そしてこれが後に、イエス・キリストが十字架の上にかかげられた時、それを仰ぎみることによって救われることを経験をした時に、人々はこのネホシタンのことを思いだしたのであります。
 
 一度は、そして最初は、それによって悔い改めのきっかけになったものが、やがてそれが偶像化していくというのは、宗教の世界にはつきものなのであります。われわれはどうしても目に見えるものが欲しくなる。目に見えない神だけを信じるというのは、どうも不安で仕方ないのです。目に見えるものを造って、それを拝んでいれば、自分たちは救われるという安心できるものを欲するのであります。つまり救いの確かさというものを自分の取り出しが自由にできる自分のポケットにしまっておきたいのです。それが偶像であります。自由な神を自分のなかに閉じこめておく、それが偶像なのであります。

 エルサレム神殿も、その偶像になってしまったのであります。それがエレミヤによって今痛烈に批判されたのであります。「主の神殿、主の神殿、主の神殿といって、安心するな」と痛烈に批判したのであります。

 目に見える形のものは、うつかりするとたちまち偶像化になりはててしまうのであります。キリスト像もそうであります。マリア像もそうであります。そして十字架という像もまた偶像になる危険をもつのであります。

 今日のわれわれの問題でいえば、目に見える形の聖餐式という儀式も、われわれの信仰を危うくさせるものなるかもしれないことにわれわれは警戒しておかなくてはならないと思います。

 われわれの教会では、というよりは、われわれの教団では聖餐式というのは、洗礼を受けた人だけがこれに預かるようにしております。そうしますと、なにか洗礼を受けたということが、ひとつの特権のように感じられるかもしれません。それは洗礼を受けていない人に対する差別ではないかといわれるのであります。しかしわれわれがこの聖餐式を洗礼を受けた人だけがあずかってくださいというのは、聖餐式というものを大切なものとして受け止めたいからなのです。これはパンと葡萄酒、われわれの教会では、ぶどう液にしておりますが、このパンも特別なパンではありません、ある教会の人が造ってくださるパンを今は用いております。それは場合によっては、市販されているスーパーで売っているパンであるかもしれないのです。ぶどう液もそうです。そのパンとぶどう酒をキリストの十字架で流されたからだと血としてうけとめるためには、どうしても信仰が必要なのです。これをただ配られたからということで、意味もよくわからないままに、あずかって欲しくない、これを受け取る時に、自分の魂をうち砕いて、自分の罪はキリストの十字架のあがないの肉と血潮によって救われたのだという 思いをもって、これにあずかってほしい、そうでないと、パンとぶどう酒は意味をなさないのです。それは何かのおまじないのようになったりしては困るのです。それでキリストの十字架のあがないの意味というものを知って信じて、救われたという経験をもっている人、すなわち洗礼を受けた人がこれにあずかることによって、聖餐式をおまじないから救い、偶像化させないものにさせているのです。

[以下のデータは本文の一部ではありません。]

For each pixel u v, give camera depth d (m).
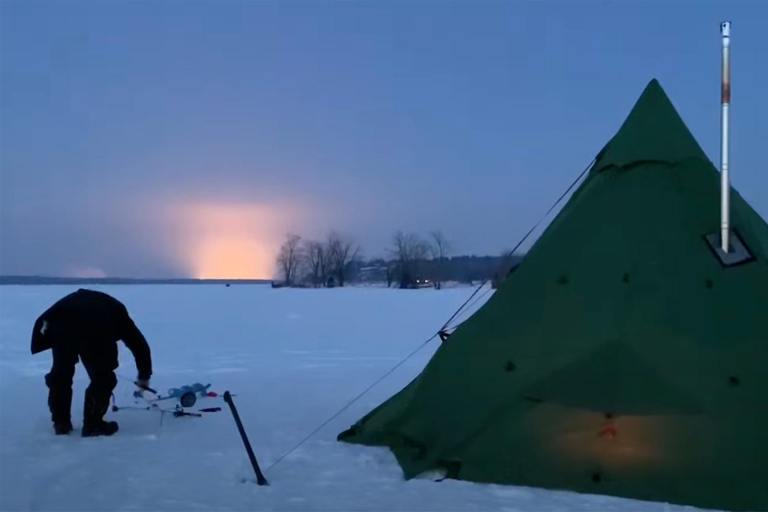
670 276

 ですから、まだ洗礼を受けていない人に対しては、あなたがもし今信仰があったとしても、信仰があるのだから聖餐式にあずかってもいいではないかと思うかもしれないが、これを受け取るのを、もしその信仰があるならば、自分が洗礼を受けるまで待ってほしい、待つという謙虚な信仰に立って欲しいと願って、待ってもらっているのです。もしそれが差別だ、それはけしからんと思うならば、もうその人は洗礼を受ける資格を失ってしまうのではないかと思います。どんなに自分には信仰はわかっていると思っていても、洗礼を受けるまで待ちますという謙虚な信仰をその人にもってほしい願いながら、聖餐式の時にはそれに預かるのを洗礼を受けるまで待ってもらつているです。

 ですから、逆にいいますと、聖餐式に預かるものが、これは信仰者の特権だなどと思いながら、そして洗礼を受けていない人に対する優越感にひたりながら、聖餐式に預かるならば、聖餐式そのものを、エレミヤが神殿批判したように、それは偶像的なものにしてしまっていることになるのであります。もし洗礼を受けていない人があやまってそれに預かっているのを見て、けしからんと思ったり、なにか汚れたもののにように感じるとするならば、それは信仰者の特権意識の現れであって、もっとも警戒しなくてはならないことであります。

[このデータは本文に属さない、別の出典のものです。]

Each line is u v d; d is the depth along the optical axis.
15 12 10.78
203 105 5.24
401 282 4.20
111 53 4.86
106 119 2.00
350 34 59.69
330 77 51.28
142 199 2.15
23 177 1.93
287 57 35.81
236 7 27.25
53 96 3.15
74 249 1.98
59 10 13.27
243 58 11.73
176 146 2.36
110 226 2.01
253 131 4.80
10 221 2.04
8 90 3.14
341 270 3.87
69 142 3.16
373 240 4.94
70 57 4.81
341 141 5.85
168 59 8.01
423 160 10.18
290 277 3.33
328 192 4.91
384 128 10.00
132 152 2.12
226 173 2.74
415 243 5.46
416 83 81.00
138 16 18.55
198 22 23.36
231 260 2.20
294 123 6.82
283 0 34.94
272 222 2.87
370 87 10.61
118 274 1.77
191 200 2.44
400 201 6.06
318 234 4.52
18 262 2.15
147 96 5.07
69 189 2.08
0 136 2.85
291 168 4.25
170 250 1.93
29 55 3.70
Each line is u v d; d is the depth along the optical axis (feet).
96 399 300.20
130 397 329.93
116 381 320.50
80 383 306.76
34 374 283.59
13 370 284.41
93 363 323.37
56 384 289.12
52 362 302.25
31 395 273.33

 イエスの弟子達が、彼らはみなガリラヤといういわば田舎の出身ですから、エルサレムに来てその神殿をみて、感心して、「先生、ご覧ください。なんとすばらしい石、なんとすばらしい建物でしょう」と言ったときに、イエスは「これらの大きな建物を見ているのか。一つの石もここで崩されずに、他の石の上に残ることはない」と、真っ向からこの神殿を批判したのであります。そしてこのイエスの言葉が祭司長たちに伝わって、彼が捕らえられ、死刑になる口実になるのでりあます。

またイエスはあの十字架につく前の週、エルサレムに入った時に、まず第一にしたことは、エルサレム神殿の宮清めをしたのであります。そこで行われている祭司達を利するために行われていた商売を一掃したことであります。その時イエスはこのエレミヤの言葉、「わたしの名によって呼ばれるこの神殿は、お前達の目には強盗の巣に見えるのか。そのとおり、わたしにもそう見える、と主はいわれる」というエレミヤの言葉を受けて、お前達は祈り場であるこの神殿を強盗の巣にしてしまっていると怒ったのであります。

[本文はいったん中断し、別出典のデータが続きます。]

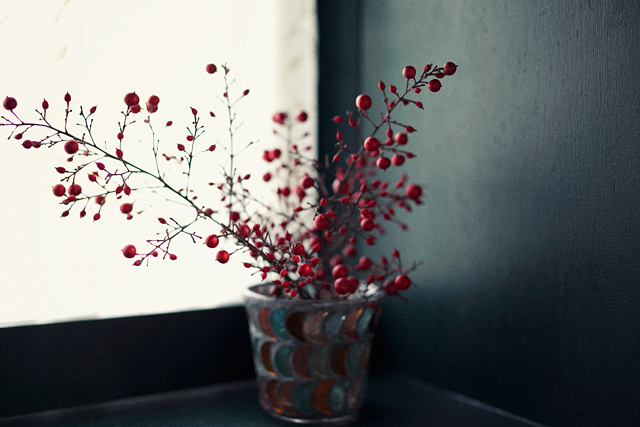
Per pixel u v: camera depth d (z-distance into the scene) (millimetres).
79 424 584
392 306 706
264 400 601
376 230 718
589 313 536
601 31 526
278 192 603
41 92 594
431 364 663
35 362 597
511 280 589
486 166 607
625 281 515
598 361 530
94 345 619
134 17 631
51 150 598
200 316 664
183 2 654
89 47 612
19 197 589
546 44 561
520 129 580
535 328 572
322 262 622
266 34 705
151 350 643
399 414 605
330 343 572
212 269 671
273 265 563
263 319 580
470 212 622
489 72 603
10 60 584
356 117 730
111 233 622
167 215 643
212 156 667
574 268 545
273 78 711
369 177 720
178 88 650
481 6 607
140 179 629
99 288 622
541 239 566
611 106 521
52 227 601
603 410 527
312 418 584
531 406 576
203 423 591
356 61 734
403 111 685
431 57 653
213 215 666
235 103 640
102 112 615
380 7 706
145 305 642
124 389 632
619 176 517
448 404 624
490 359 607
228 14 680
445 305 646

 イエスがある時にサマリヤの地方を歩いていた時に、のどがかわき、井戸の水をサマリヤの女からもらっている時に、その女からこういわれるのです。
「わたしどもの先祖はこの山で礼拝をしましたが、あなたがたは礼拝すべき場所はエルサレムにあると言っていますが、どうなのですか」と、尋ねられました。その時イエスはこう答えたのであります。

 「わたしを信じなさい」といわれたあと、「この山でもエルサレムでもないところで、父を礼拝する時がくる。まことの礼拝をする者たちが、霊と真理をもって父を礼拝する時がくる。今がその時である。なぜなら、父はこのように礼拝する者を求めておられるからだ。神は霊である。だから、礼拝する者は霊と真理をもって礼拝しなければならない」と言われたのであります。
 
 イエス・キリストが来てくださったことによって、もはやゲリジム山でもなく、エルサレム神殿でもなく、霊と真理によって父なる神を礼拝する時が来たのだというのであります。
 
 われわれの聖日ごとの礼拝がその霊と真理による礼拝であり、砕けた魂を捧げる礼拝であり、そうあり続けることを、心から神に求めたいと願うのであります。